— Aufgabe —
Kopiere aus dem Text über die Taucher in der Emscher wortgetreu den Abschnitt von „Dicker Schutzanzug, schweres“ bis einschließlich „Bewohnern der Emscher.“.

— Seite —
┄┄┄┄┄┄┄┄┄┄

Duisburg-Meiderich. Die „Taucher im Nordpark Duisburg“ haben die Emscher am Landschaftspark unter der Oberfläche gesäubert. Der Fluss ist für viele nur ein Mülleimer.
Dicker Schutzanzug, schweres Gerät auf dem Rücken: Ein bisschen ist es, als hätten die Stahlkocher wieder Einzug in den Landschaftspark in Duisburg-Meiderich gehalten. Dabei sind es Mitglieder des Vereins „Taucher im Nordpark Duisburg“ (TIND), die am Wochenende mit Neoprenanzug, Taucherbrille, Sauerstoffflasche und Flossen durch das Duisburger Industriedenkmal watscheln, mit einem hehren Ziel im Gepäck. Jedes Jahr, und auch im Corona-Jahr 2020, säubern die Wasserratten die Alte Emscher, die entlang der Grenzen des Landschaftsparks fließt. Die submarine Putzkolonne förderte erstaunliches zu Tage – und machte Bekanntschaft mit den tierischen Bewohnern der Emscher.

┄┄┄┄┄┄┄┄┄┄

— Daten —
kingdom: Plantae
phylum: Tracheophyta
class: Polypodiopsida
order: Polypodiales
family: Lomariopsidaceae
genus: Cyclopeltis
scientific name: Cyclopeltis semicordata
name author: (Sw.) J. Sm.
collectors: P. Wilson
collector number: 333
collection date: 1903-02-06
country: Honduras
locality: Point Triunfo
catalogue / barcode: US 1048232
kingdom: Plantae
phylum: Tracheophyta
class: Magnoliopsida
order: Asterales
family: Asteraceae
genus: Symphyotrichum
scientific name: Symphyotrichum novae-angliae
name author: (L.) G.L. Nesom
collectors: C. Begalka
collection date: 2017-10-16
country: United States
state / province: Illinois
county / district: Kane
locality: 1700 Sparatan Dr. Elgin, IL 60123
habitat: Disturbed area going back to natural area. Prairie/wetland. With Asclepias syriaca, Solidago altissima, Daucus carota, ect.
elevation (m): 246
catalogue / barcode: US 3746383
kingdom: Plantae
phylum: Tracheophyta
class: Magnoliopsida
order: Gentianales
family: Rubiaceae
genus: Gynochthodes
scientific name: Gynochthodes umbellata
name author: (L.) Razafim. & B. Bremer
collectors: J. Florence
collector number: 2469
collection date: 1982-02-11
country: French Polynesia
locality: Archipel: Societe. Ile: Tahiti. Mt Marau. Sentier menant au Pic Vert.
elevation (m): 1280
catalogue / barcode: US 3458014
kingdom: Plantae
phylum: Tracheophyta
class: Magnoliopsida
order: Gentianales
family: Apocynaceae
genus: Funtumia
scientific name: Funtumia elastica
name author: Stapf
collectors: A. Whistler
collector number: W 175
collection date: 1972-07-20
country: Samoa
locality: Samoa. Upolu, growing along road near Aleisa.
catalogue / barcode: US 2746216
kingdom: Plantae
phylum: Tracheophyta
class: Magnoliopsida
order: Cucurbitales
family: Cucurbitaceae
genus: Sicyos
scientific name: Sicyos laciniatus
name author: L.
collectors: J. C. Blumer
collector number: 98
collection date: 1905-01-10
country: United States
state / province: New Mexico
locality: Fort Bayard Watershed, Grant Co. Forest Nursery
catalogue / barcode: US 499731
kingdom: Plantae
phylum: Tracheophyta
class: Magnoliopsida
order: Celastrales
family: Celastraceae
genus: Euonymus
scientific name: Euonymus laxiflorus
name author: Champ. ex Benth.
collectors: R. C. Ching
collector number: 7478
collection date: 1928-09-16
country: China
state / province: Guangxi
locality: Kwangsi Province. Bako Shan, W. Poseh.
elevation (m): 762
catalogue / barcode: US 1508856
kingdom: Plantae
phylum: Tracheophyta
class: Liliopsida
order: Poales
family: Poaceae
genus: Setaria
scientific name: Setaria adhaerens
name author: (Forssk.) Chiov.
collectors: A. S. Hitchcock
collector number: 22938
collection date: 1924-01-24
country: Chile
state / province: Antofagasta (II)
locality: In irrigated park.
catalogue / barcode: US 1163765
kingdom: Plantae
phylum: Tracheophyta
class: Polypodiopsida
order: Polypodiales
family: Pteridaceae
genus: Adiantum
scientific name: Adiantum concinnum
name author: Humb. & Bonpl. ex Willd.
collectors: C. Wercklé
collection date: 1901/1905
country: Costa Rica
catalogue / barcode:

┄┄┄┄┄┄┄┄┄┄

— Ausgabe —
Dicker Schutzanzug, schweres Gerät auf dem Rücken: Ein bisschen ist es, als hätten die Stahlkocher wieder Einzug in den Landschaftspark in Duisburg-Meiderich gehalten. Dabei sind es Mitglieder des Vereins „Taucher im Nordpark Duisburg“ (TIND), die am Wochenende mit Neoprenanzug, Taucherbrille, Sauerstoffflasche und Flossen durch das Duisburger Industriedenkmal watscheln, mit einem hehren Ziel im Gepäck. Jedes Jahr, und auch im Corona-Jahr 2020, säubern die Wasserratten die Alte Emscher, die entlang der Grenzen des Landschaftsparks fließt. Die submarine Putzkolonne förderte erstaunliches zu Tage – und machte Bekanntschaft mit den tierischen Bewohnern der Emscher.